Check your understanding:
1 - In the review of The Nerd, who directed the Prince George's Little Theatre production?
2 - Print the review of The Nerd from "Now in its 58th" to "vocal answering machine.".

Supplied passage:
Review: ‘The Nerd’ at Prince George’s Little Theatre at the Bowie Playhouse

Now in its 58th season, The Nerd is Prince George’s Little Theatre’s 192nd production. Scripted by Larry Shue, the zany comedy is directed by John Degnan, a long-time area director and retired NASA laser physicist. It was produced by PGLT Board President Malia Murray, who deftly handled multiple duties as the sound, properties and set decoration designer.

Terry Averill was the set designer. Lighting design was done by Garrett Hyde; Hillary Glass and Maureen Roult were, respectively, costume designer and hair and makeup designers.

James McDaniel, Nora Zanger, Patrick O’Connell, Patrick Pase, Melanie Pino-Elliott, and Allen Cole. Photo by Malia Murray.

The show is set in November 1979, in Terre Haute, Indiana. On view is part of the main floor of the home of Willum Cubbert: a living room and dining area, plus a small office area dominated by a very vocal answering machine.

Five onstage doors lead, from left to right, to Cubbert’s bedroom, the front door, a closet, a hallway and the kitchen. One of the two windows onstage gets a workout, too.

The Nerd has a history dating back to its debut in Milwaukee in 1981. It had a successful run on Broadway in the late ‘80s – directed by Charles Nelson Reilly and starring Mark Hamill a decade after his first Star Wars appearance – and in London’s West End theater district.

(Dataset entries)
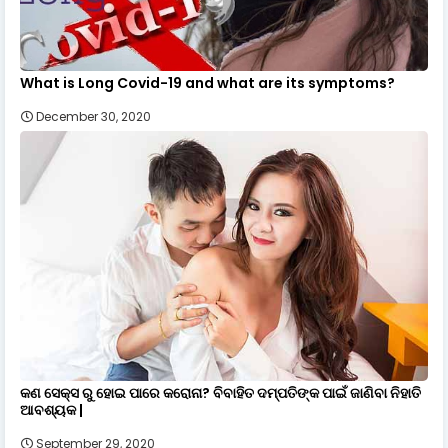
What is Long Covid-19 and what are its symptoms?
December 30, 2020
କଣ ସେକ୍ସ ରୁ ହୋଇ ପାରେ କରୋନା? ବିବାହିତ ଦମ୍ପତିଙ୍କ ପାଇଁ ଜାଣିବା ନିହାତି
ଆବଶ୍ୟକ |
September 29, 2020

Solutions in order:
1 - John Degnan

2 -
Now in its 58th season, The Nerd is Prince George’s Little Theatre’s 192nd production. Scripted by Larry Shue, the zany comedy is directed by John Degnan, a long-time area director and retired NASA laser physicist. It was produced by PGLT Board President Malia Murray, who deftly handled multiple duties as the sound, properties and set decoration designer.

Terry Averill was the set designer. Lighting design was done by Garrett Hyde; Hillary Glass and Maureen Roult were, respectively, costume designer and hair and makeup designers.

James McDaniel, Nora Zanger, Patrick O’Connell, Patrick Pase, Melanie Pino-Elliott, and Allen Cole. Photo by Malia Murray.

The show is set in November 1979, in Terre Haute, Indiana. On view is part of the main floor of the home of Willum Cubbert: a living room and dining area, plus a small office area dominated by a very vocal answering machine.